• [PROMPT] The lines to return are those below that contain the word "APERTURE".

• [MATERIALS PROVIDED]
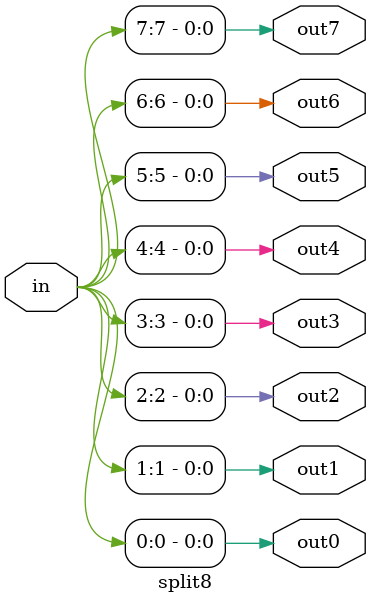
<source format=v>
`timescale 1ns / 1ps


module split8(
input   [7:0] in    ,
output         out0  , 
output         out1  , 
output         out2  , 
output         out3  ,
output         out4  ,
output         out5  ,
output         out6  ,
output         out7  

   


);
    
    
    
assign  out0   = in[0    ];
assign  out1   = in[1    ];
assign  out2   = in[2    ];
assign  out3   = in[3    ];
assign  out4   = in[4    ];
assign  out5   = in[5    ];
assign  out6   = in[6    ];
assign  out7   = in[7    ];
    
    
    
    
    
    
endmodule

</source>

--

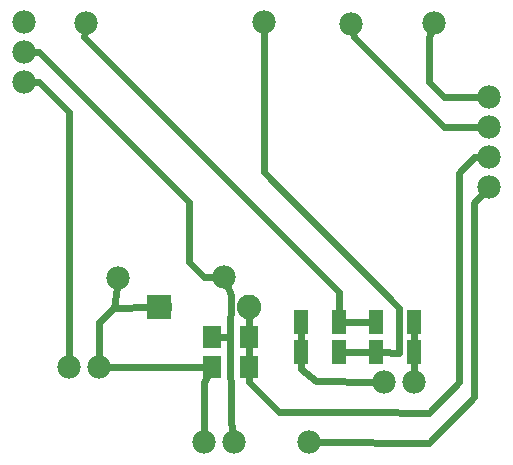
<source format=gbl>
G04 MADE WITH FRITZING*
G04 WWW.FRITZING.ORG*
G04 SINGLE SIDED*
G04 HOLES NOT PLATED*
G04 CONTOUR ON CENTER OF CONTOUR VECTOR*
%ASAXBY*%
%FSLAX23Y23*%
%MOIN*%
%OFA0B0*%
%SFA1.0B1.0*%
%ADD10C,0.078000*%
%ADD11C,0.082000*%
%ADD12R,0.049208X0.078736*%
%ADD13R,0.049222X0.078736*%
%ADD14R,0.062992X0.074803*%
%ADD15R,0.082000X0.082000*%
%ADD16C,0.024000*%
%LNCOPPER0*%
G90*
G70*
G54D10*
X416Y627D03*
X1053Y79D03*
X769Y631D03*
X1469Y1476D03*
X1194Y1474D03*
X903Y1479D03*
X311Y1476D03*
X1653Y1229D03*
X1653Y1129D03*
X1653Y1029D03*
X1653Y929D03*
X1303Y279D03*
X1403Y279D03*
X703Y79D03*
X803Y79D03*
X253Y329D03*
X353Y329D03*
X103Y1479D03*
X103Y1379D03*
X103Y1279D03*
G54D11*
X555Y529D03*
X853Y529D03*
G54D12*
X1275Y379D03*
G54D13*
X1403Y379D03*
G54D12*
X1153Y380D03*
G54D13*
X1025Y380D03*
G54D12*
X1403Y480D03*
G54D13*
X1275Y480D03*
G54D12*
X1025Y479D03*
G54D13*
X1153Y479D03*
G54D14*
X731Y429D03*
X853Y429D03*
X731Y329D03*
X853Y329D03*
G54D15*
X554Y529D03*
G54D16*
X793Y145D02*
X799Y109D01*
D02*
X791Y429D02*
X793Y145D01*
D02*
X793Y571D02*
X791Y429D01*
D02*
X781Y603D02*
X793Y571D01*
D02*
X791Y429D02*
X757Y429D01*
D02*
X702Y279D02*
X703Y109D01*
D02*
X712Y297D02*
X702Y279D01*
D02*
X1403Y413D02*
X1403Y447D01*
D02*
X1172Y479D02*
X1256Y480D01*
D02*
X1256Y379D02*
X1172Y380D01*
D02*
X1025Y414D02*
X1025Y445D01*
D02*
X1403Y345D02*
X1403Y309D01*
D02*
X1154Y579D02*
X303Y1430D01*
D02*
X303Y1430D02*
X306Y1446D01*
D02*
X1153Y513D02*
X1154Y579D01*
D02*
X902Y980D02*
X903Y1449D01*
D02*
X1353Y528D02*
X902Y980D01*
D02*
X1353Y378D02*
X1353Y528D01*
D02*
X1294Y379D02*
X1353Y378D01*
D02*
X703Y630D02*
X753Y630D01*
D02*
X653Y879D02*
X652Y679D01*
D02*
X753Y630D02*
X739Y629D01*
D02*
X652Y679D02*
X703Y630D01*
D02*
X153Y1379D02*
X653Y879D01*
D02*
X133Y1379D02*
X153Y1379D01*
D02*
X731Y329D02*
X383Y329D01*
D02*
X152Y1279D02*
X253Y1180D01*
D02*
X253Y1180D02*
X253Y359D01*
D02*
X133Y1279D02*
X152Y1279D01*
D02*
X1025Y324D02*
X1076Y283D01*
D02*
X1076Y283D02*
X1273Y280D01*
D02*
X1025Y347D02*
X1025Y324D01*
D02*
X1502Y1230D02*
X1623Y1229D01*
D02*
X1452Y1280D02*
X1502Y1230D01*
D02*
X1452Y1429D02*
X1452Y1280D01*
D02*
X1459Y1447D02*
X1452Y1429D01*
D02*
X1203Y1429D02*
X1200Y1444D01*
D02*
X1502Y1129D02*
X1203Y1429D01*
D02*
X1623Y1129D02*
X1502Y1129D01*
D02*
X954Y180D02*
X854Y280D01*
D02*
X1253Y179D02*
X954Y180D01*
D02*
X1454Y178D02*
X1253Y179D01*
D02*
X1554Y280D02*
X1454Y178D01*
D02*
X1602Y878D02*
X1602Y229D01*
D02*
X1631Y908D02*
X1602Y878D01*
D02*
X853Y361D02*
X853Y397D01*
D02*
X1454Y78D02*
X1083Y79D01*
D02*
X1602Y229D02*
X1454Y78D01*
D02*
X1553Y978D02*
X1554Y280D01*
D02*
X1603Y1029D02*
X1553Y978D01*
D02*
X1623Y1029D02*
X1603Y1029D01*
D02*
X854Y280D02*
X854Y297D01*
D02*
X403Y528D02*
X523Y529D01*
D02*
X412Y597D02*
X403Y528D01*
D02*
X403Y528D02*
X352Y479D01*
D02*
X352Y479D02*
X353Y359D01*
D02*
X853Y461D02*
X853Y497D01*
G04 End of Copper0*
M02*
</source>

...

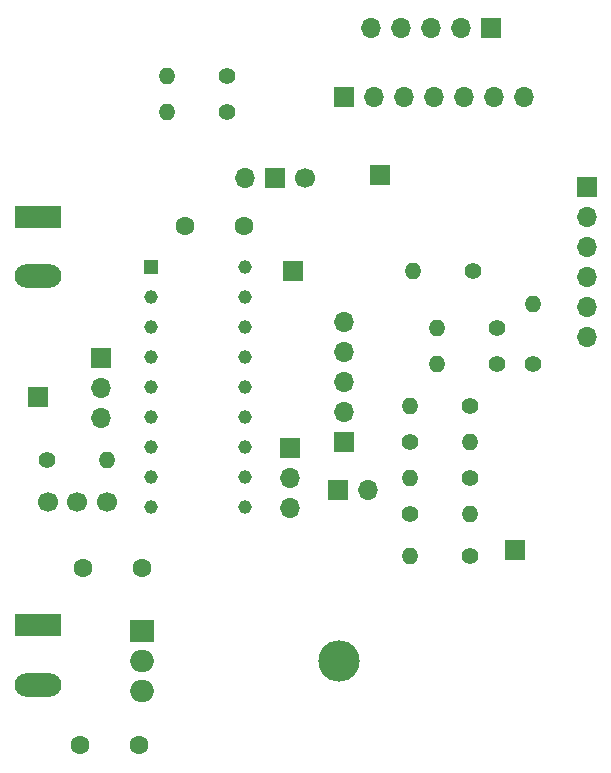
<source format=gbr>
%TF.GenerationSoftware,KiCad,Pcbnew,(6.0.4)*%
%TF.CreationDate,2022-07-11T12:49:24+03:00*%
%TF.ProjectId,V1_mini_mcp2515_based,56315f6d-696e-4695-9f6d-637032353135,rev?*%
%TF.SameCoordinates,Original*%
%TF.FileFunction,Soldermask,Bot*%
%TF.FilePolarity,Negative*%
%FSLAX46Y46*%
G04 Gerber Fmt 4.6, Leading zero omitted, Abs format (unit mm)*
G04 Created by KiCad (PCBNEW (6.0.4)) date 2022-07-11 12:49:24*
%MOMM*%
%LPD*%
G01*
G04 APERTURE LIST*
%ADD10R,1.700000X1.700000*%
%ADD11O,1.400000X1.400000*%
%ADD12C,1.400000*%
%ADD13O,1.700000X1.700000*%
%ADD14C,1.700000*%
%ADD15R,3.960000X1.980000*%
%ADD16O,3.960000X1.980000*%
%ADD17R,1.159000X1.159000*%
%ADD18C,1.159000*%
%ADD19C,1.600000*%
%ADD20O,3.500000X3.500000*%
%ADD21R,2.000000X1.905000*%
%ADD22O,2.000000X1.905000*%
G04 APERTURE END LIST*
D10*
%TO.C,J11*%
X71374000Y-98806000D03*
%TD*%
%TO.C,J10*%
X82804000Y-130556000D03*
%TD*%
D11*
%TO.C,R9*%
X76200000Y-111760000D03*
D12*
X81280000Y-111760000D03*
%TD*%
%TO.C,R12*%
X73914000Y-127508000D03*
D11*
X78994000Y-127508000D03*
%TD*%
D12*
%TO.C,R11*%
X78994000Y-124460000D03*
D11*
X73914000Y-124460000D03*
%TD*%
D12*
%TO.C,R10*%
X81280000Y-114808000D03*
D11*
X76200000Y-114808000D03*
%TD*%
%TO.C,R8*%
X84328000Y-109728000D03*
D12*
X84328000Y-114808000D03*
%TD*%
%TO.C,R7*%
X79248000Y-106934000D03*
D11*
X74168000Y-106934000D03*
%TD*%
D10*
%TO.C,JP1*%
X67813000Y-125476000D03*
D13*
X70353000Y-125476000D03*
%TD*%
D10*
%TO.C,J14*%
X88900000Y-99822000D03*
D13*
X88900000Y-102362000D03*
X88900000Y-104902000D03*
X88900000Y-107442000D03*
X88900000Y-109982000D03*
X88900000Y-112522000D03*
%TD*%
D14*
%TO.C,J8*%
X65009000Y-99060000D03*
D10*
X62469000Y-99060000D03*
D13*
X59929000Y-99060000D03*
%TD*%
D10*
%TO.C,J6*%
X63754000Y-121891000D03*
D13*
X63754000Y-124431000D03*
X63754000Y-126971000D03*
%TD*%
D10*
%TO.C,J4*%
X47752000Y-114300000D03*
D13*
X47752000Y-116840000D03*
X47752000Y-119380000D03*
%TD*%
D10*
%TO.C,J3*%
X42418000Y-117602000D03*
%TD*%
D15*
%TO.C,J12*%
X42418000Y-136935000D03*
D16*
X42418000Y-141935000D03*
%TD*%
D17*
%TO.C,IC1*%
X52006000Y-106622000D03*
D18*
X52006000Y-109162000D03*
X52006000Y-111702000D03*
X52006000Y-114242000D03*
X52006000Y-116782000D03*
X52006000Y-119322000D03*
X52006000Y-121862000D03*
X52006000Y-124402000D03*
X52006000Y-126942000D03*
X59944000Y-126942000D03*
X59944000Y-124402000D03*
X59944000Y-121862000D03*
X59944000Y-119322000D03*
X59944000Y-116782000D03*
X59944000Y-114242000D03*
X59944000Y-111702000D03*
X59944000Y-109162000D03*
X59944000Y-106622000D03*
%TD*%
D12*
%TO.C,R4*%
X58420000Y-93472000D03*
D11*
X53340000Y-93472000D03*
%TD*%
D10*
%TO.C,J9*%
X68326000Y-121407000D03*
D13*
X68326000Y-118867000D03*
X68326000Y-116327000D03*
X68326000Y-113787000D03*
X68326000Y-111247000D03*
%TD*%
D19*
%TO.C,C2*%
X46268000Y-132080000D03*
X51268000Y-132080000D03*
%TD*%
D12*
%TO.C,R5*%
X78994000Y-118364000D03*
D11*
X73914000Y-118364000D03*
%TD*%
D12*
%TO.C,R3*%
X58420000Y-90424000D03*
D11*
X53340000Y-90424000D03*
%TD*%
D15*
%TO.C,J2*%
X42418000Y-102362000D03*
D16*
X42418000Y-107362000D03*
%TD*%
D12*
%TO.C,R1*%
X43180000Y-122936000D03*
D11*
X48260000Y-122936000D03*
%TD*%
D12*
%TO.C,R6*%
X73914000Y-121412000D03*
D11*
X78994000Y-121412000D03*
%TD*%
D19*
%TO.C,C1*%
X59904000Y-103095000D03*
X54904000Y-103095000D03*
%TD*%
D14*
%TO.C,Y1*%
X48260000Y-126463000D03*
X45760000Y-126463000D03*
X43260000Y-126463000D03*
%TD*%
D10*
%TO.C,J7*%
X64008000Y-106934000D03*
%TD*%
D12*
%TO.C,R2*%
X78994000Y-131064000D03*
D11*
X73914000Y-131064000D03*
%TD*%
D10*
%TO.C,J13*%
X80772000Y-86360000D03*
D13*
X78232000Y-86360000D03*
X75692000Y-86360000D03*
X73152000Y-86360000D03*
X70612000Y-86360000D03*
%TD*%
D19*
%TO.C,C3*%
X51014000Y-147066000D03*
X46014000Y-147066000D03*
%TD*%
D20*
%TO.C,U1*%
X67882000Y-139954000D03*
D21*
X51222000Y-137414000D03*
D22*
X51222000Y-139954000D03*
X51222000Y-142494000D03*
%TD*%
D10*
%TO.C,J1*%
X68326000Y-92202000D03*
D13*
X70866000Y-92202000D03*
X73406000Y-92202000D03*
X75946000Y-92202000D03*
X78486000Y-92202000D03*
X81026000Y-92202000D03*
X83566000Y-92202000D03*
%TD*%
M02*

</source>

• [OUTPUT]
G04 APERTURE LIST*
G04 APERTURE END LIST*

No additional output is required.